Brigadier Enslin then ordered the scouts and other mounted men to cross the river and seize the feature marked 'D' on the above sketch map. But the Germans reacted swiftly, reinforcing their positions on the east side of the river and attacking the South African intruders. This made Enslin withdraw his forward detachment back across the river.
During this withdrawal William Bloomfield controlled the situation and then performed an act of great gallantry. He was later awarded the Victoria Cross with this citation:
For most conspicuous bravery. Finding that, after being heavily attacked in an advanced and isolated position, the enemy were working round his flanks, Captain Bloomfield evacuated his wounded, and subsequently withdrew his command to a new position, he himself being amongst the last to retire. On arrival at the new position he found that one of the wounded - No. 2475 Corporal D.M.P. Bowker - had been left behind.

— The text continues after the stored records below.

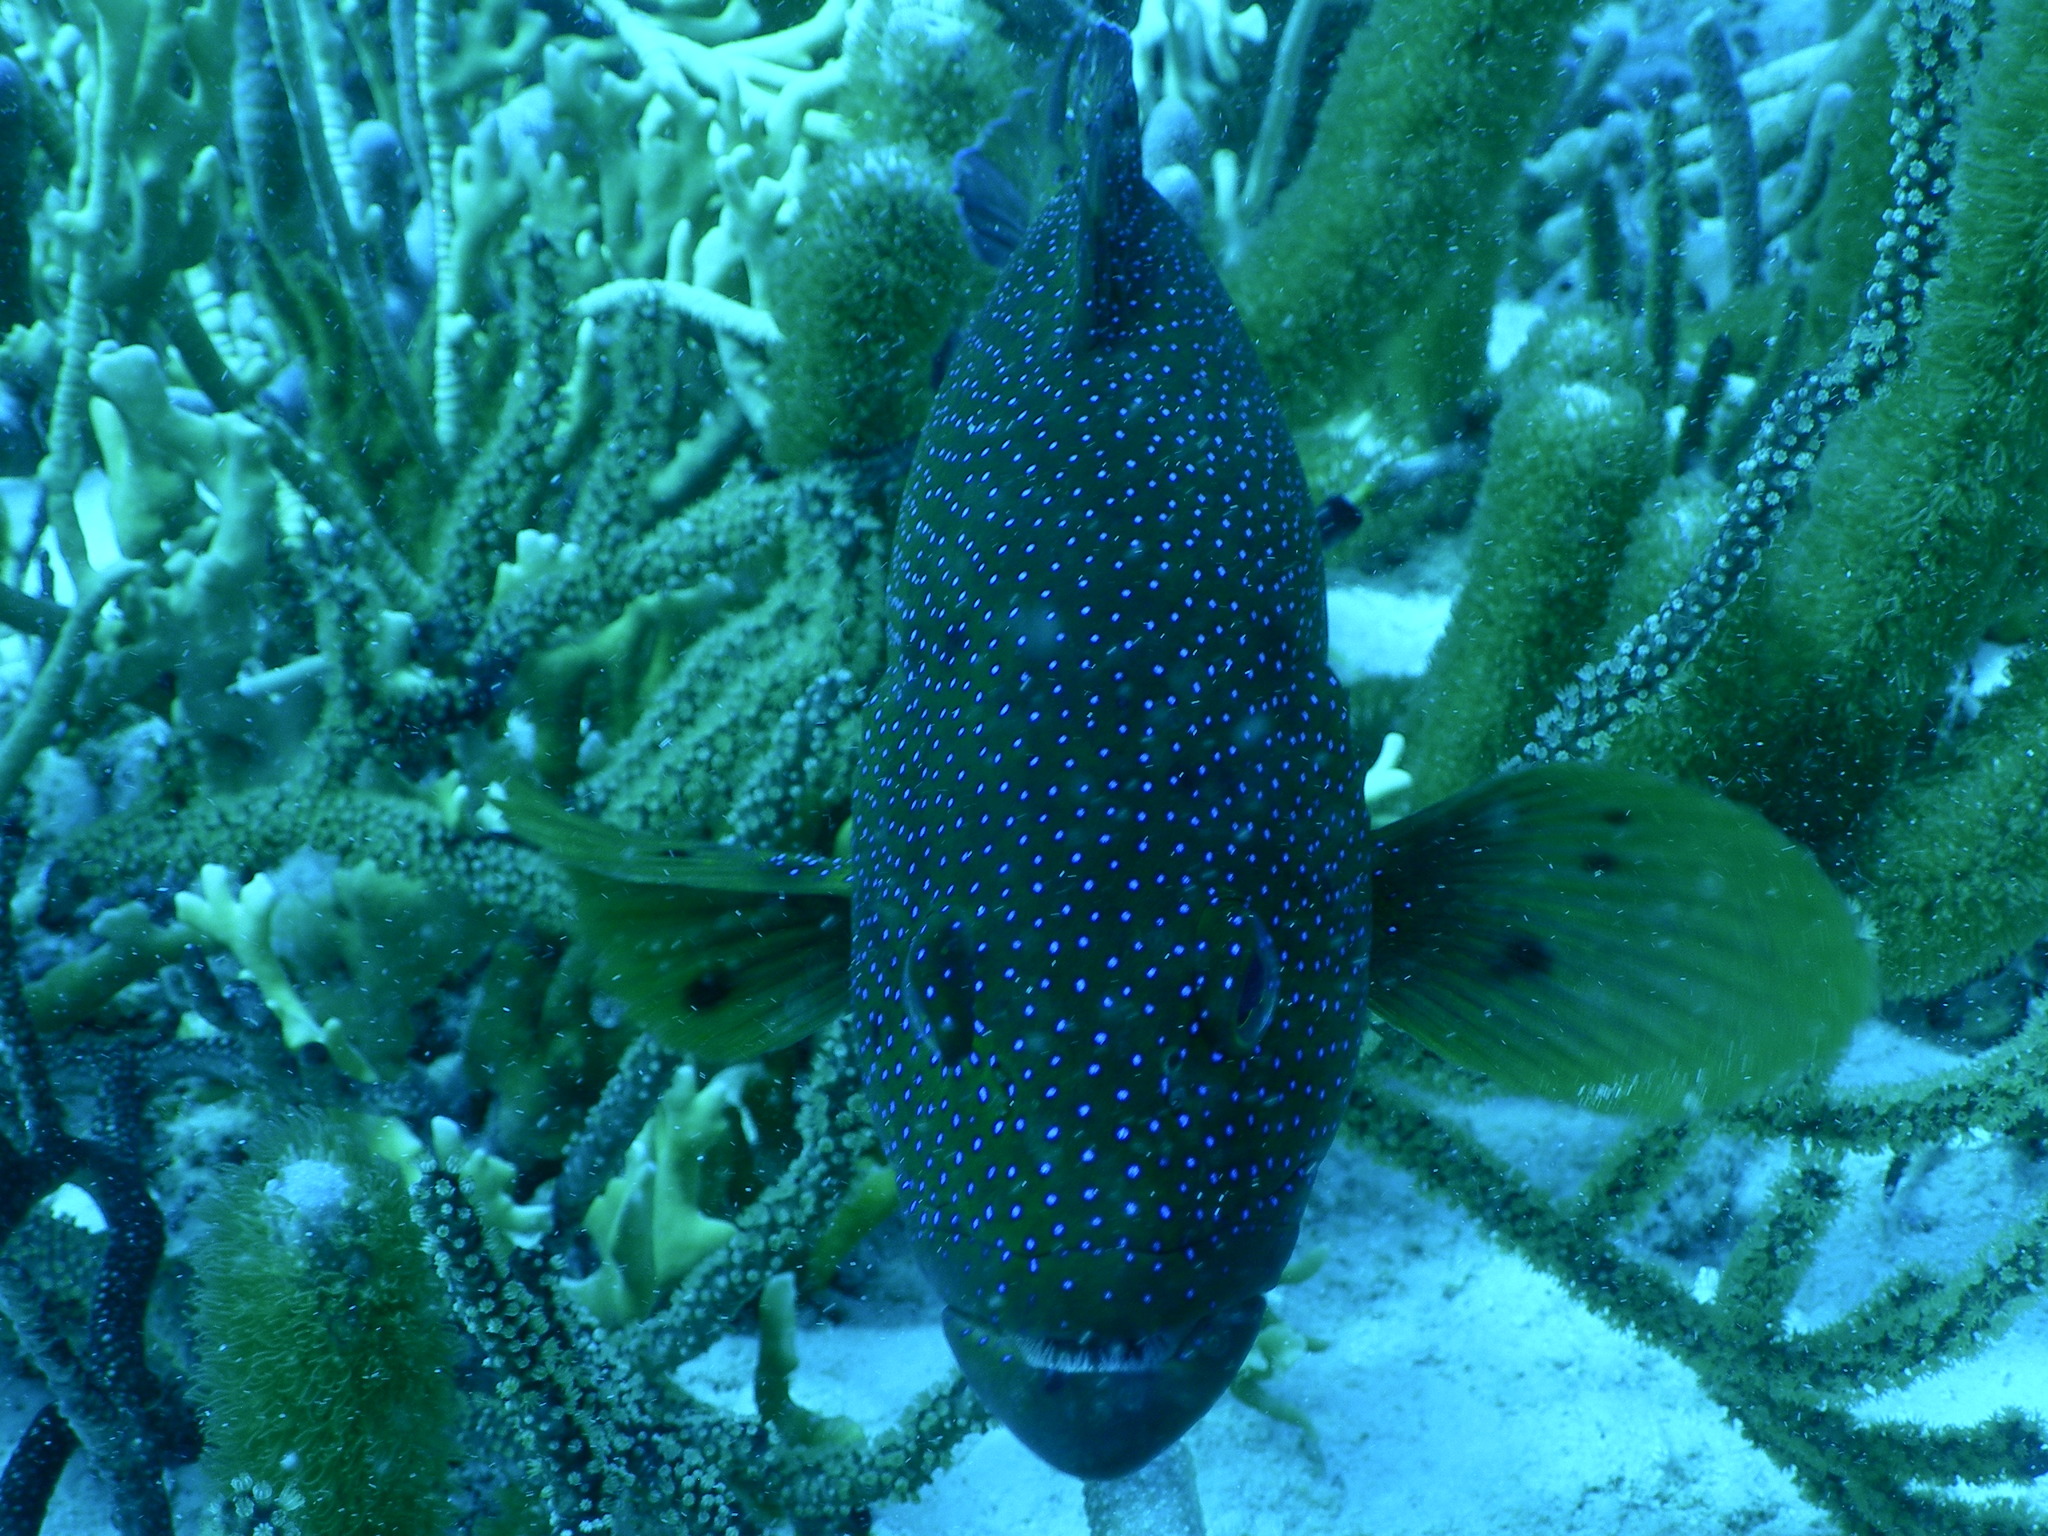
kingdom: Animalia
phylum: Chordata
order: Perciformes
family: Serranidae
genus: Cephalopholis
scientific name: Cephalopholis fulva
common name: Butterfish
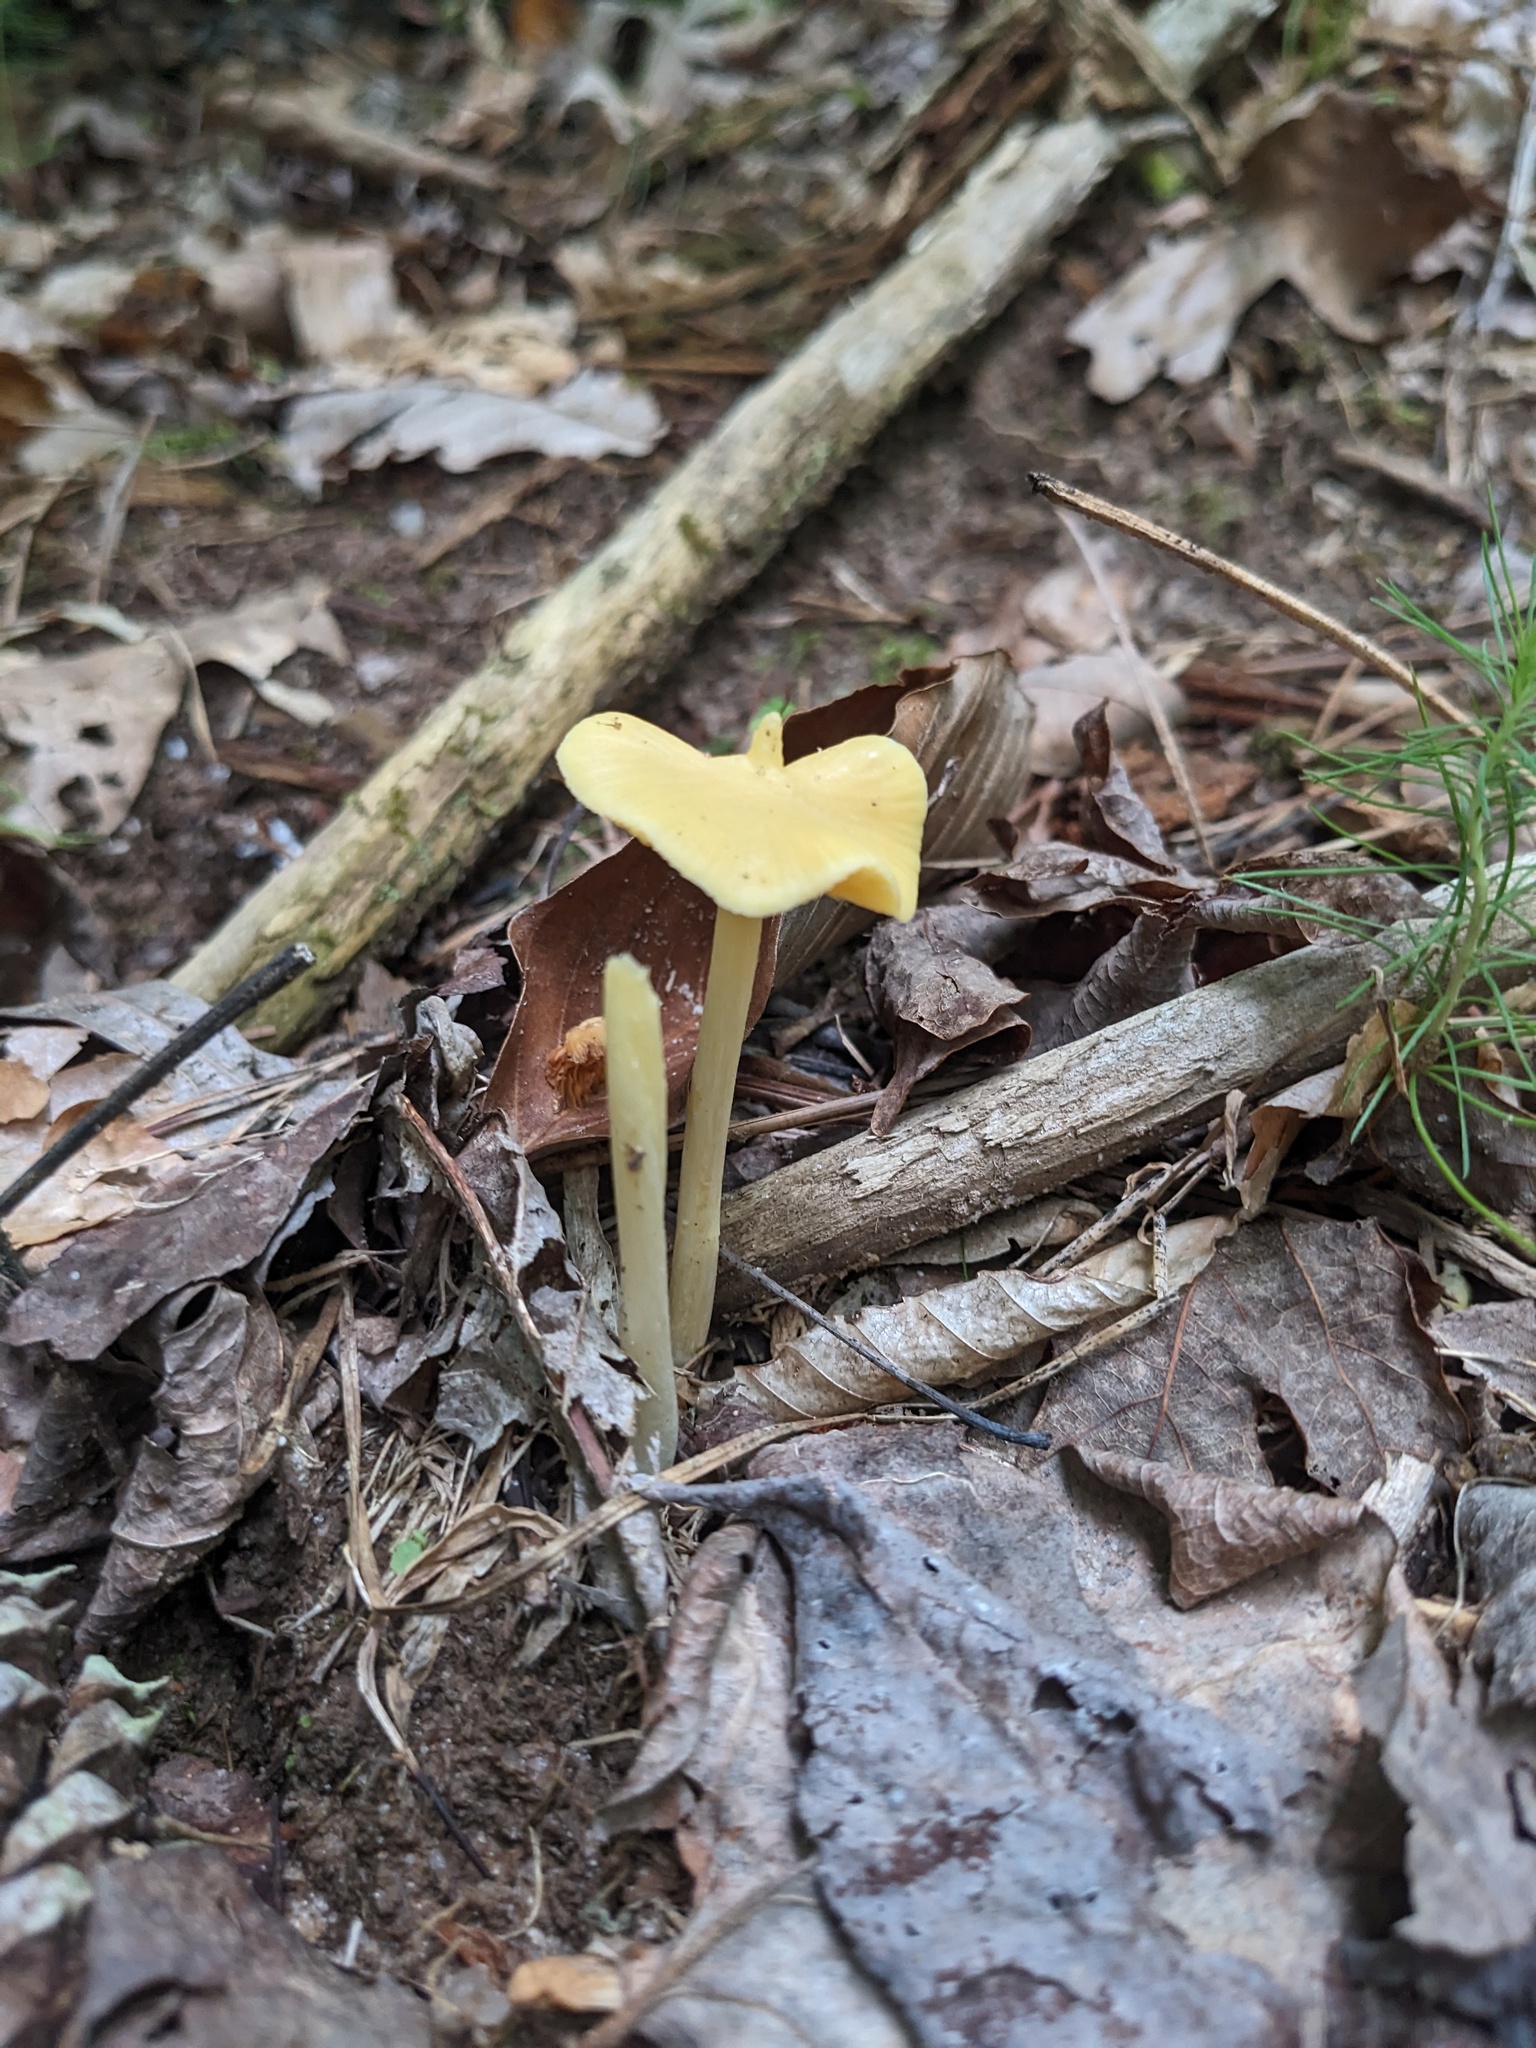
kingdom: Fungi
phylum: Basidiomycota
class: Agaricomycetes
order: Agaricales
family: Entolomataceae
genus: Entoloma
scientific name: Entoloma murrayi
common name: Yellow unicorn entoloma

Owing to very heavy fire he experienced difficulties in having the wounded Corporal brought in. Rescue meant passing over some 400 yards of open ground, swept by heavy fire, in full view of the enemy. This task Captain Bloomfield determined to face himself, and unmindful of personal danger, he succeeded in reaching Corporal Bowker and carrying him back, subjected throughout the double journey to heavy machine-gun and rifle fire. This act showed the highest degree of valour and endurance.
William Anderson Bloomfield VC was later promoted to the rank of Major. He died in May 1954 and is buried in Ermelo Cemetery, South Africa.
(Both the British and South African Official Histories omit William Bloomfield's name and the details of his act of great gallantry.)